(Images of plotted data)

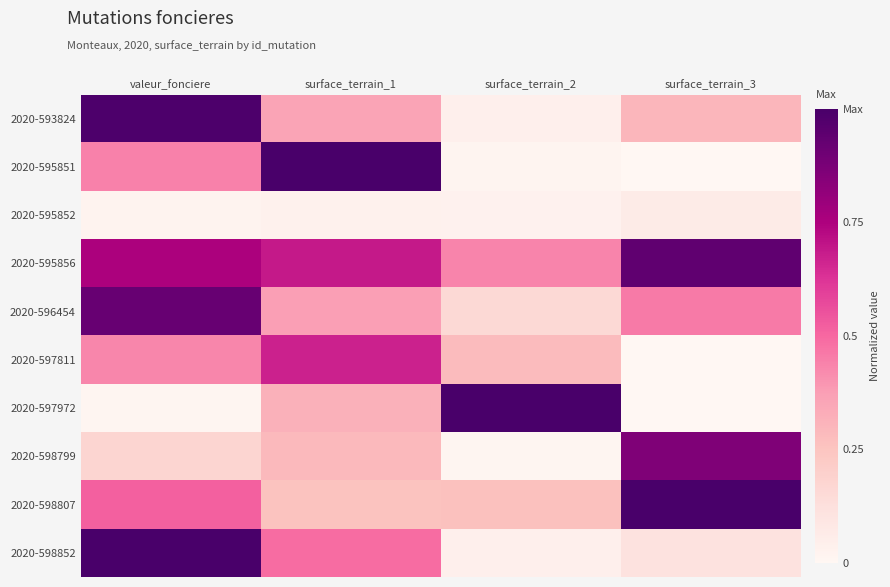

Reading left to right, what are all the values shown in this chart?

2020-593824: valeur_fonciere=1.0	surface_terrain_1=0.4	surface_terrain_2=0.0	surface_terrain_3=0.3
2020-595851: valeur_fonciere=0.4	surface_terrain_1=1.0	surface_terrain_2=0.0	surface_terrain_3=0.0
2020-595852: valeur_fonciere=0.0	surface_terrain_1=0.0	surface_terrain_2=0.0	surface_terrain_3=0.1
2020-595856: valeur_fonciere=0.8	surface_terrain_1=0.7	surface_terrain_2=0.4	surface_terrain_3=0.9
2020-596454: valeur_fonciere=0.9	surface_terrain_1=0.4	surface_terrain_2=0.2	surface_terrain_3=0.5
2020-597811: valeur_fonciere=0.4	surface_terrain_1=0.7	surface_terrain_2=0.3	surface_terrain_3=0.0
2020-597972: valeur_fonciere=0.0	surface_terrain_1=0.3	surface_terrain_2=1.0	surface_terrain_3=0.0
2020-598799: valeur_fonciere=0.2	surface_terrain_1=0.3	surface_terrain_2=0.0	surface_terrain_3=0.9
2020-598807: valeur_fonciere=0.5	surface_terrain_1=0.3	surface_terrain_2=0.3	surface_terrain_3=1.0
2020-598852: valeur_fonciere=1.0	surface_terrain_1=0.5	surface_terrain_2=0.0	surface_terrain_3=0.1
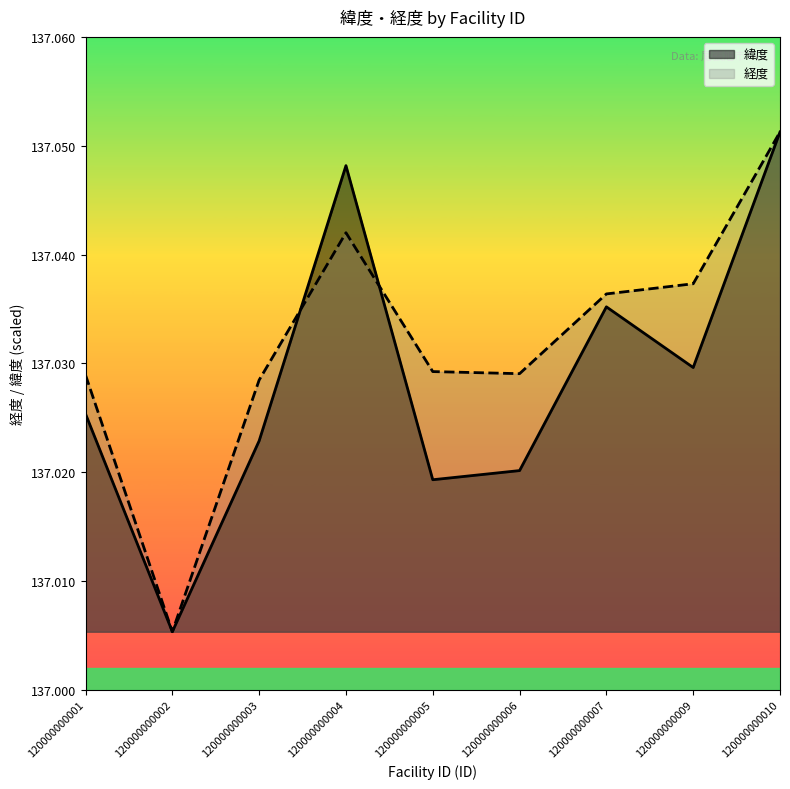

Does the chart display data point markers on the line(s)?

No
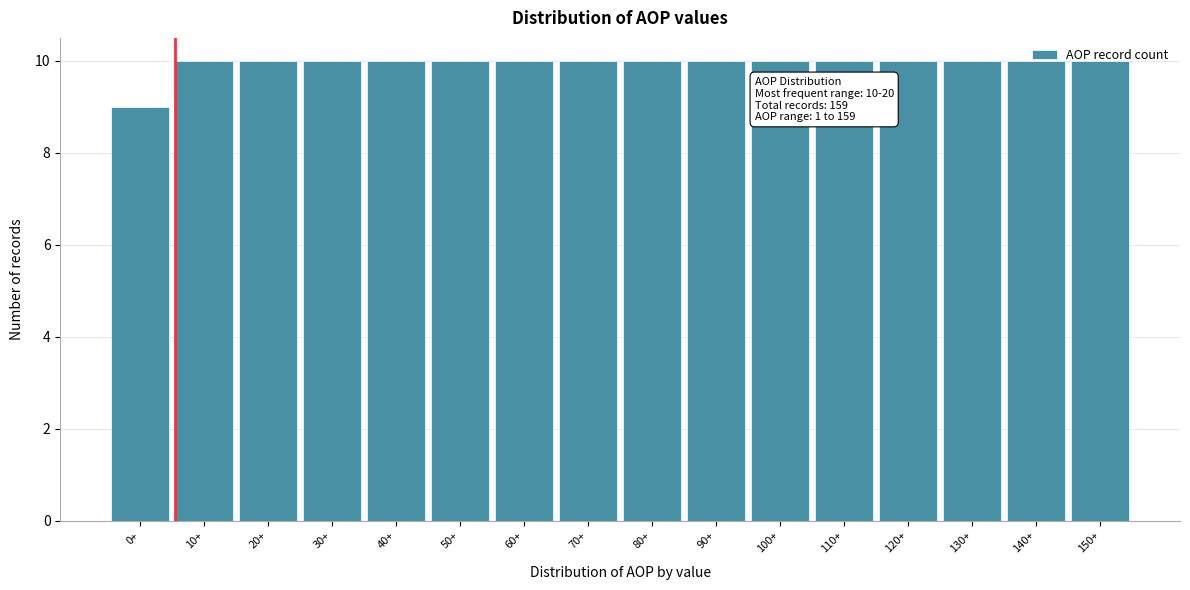

What is the greatest value displayed?

10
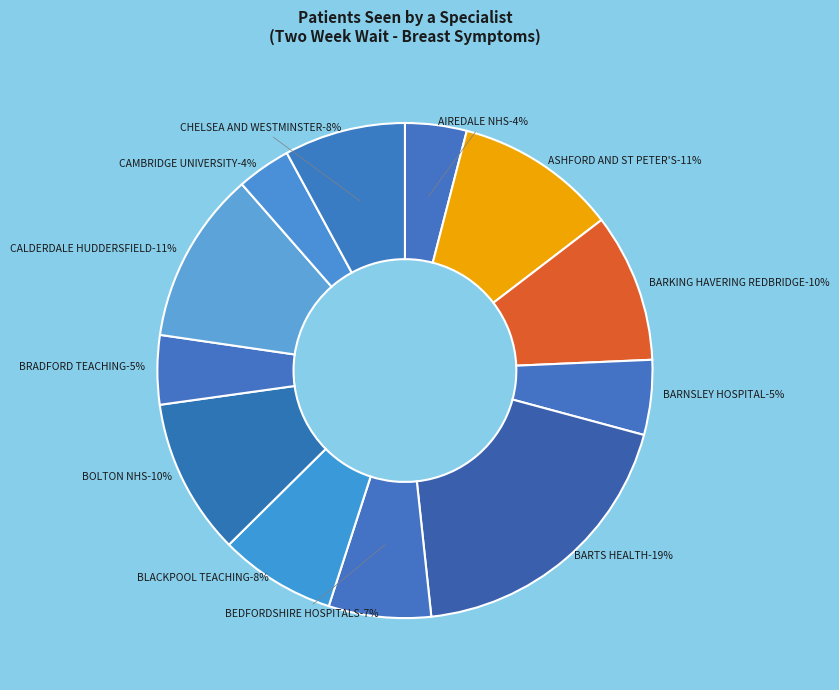

Is there a majority slice in this chart?

No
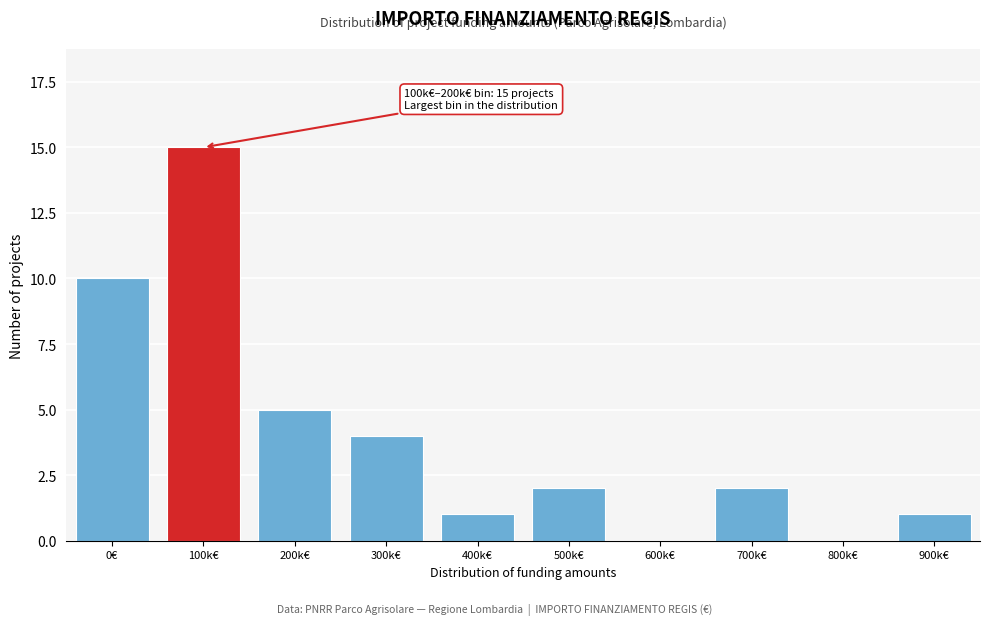

Reading left to right, transcribe all the data shown in this chart.

0€=10	100k€=15	200k€=5	300k€=4	400k€=1	500k€=2	600k€=0	700k€=2	800k€=0	900k€=1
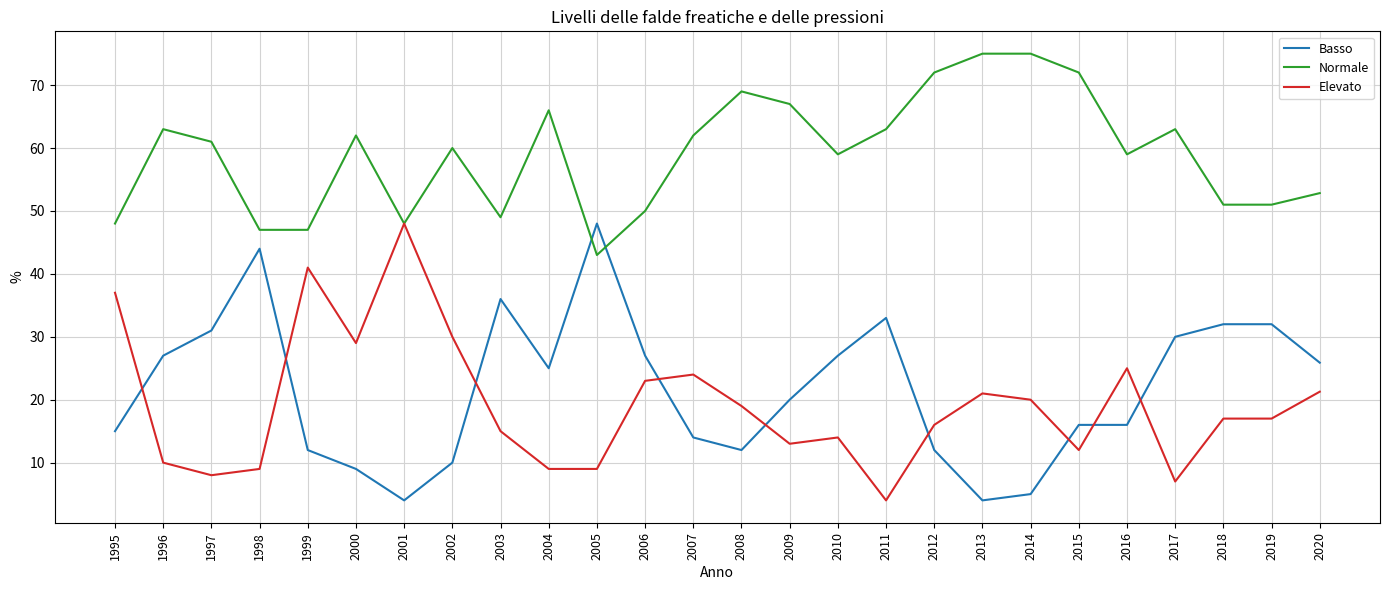

Is the value of Elevato at 2014 greater than the value of Normale at 2004?

No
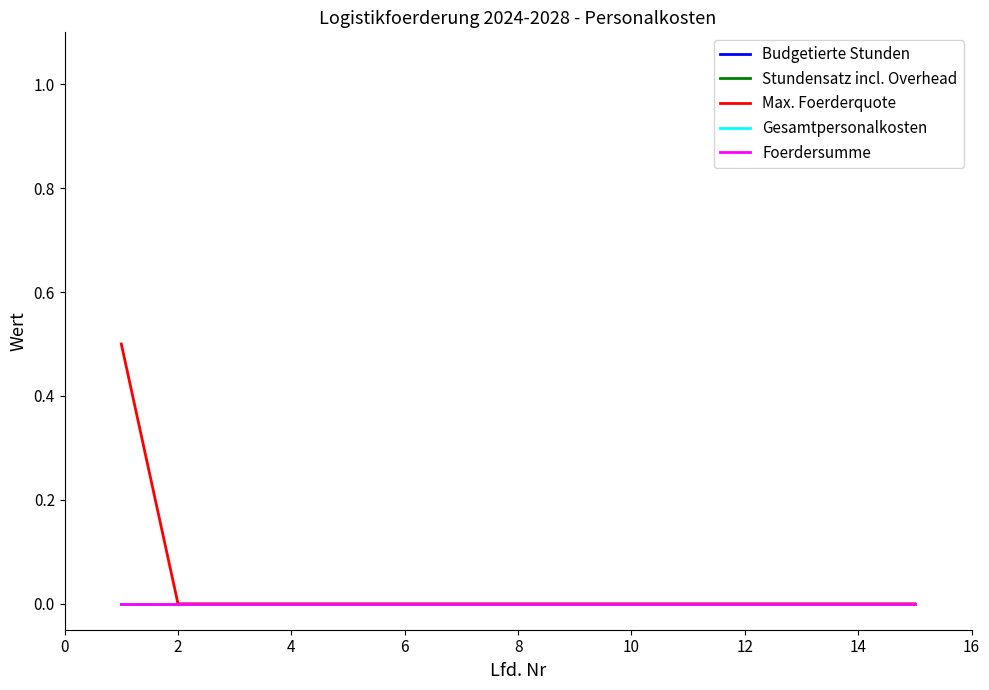

True or false: Budgetierte Stunden and Foerdersumme intersect in this chart.

False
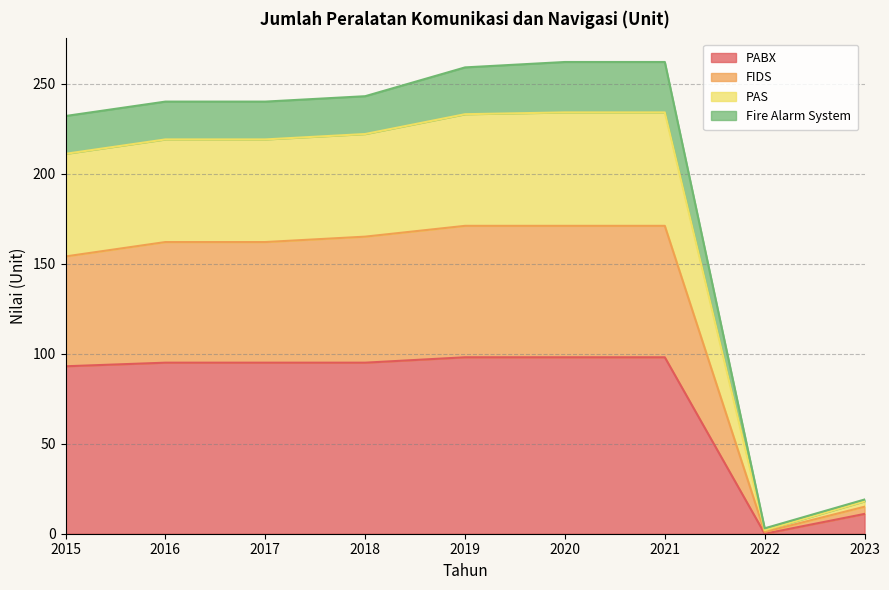

Between 2016 and 2020, which series saw the biggest shift?

FIDS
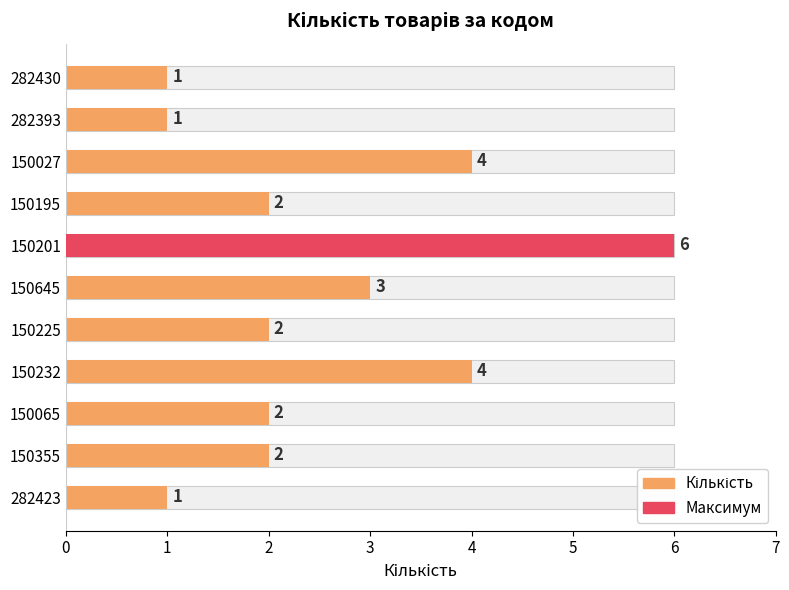

What is the sum of all values?

28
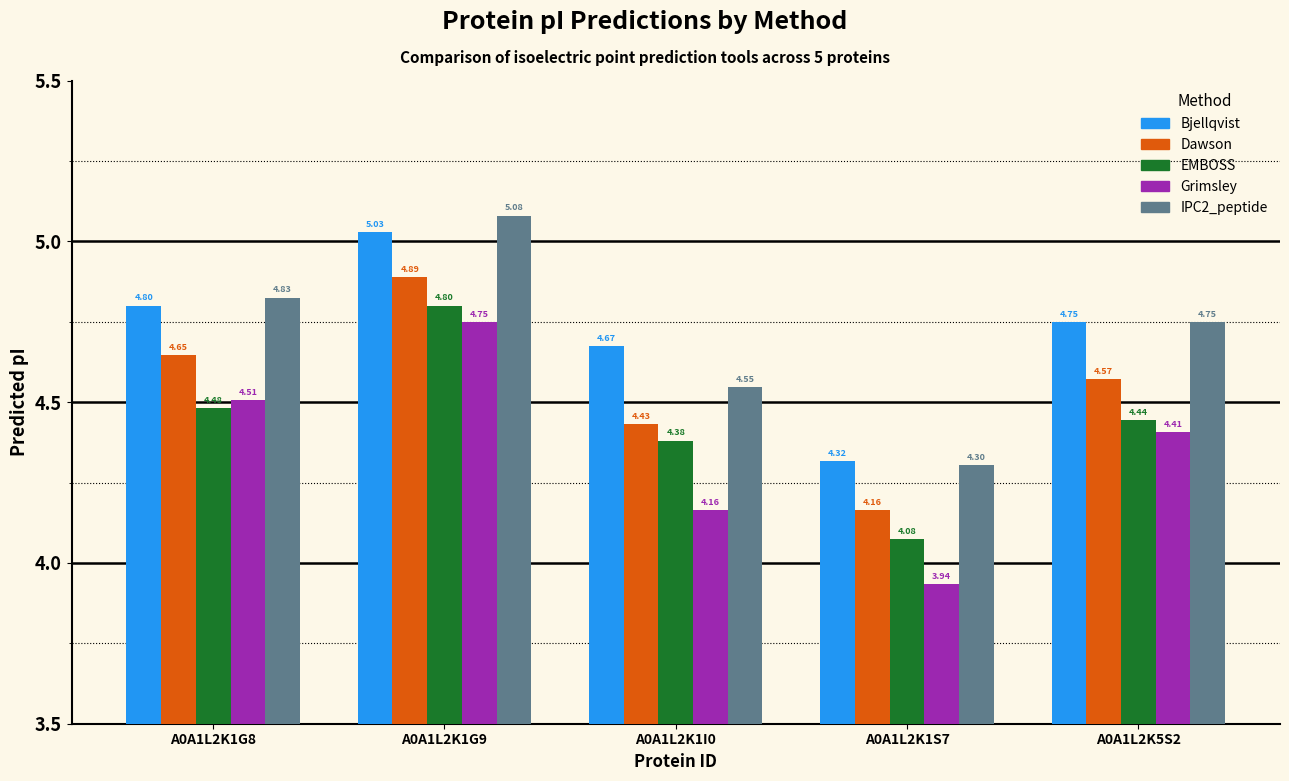

Which series has the widest spread of values?

Grimsley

◆ **Task brief**: Count the lines in the rows above that contain the string "values", and reply with the number alone.

◆ **Exercise response**: 3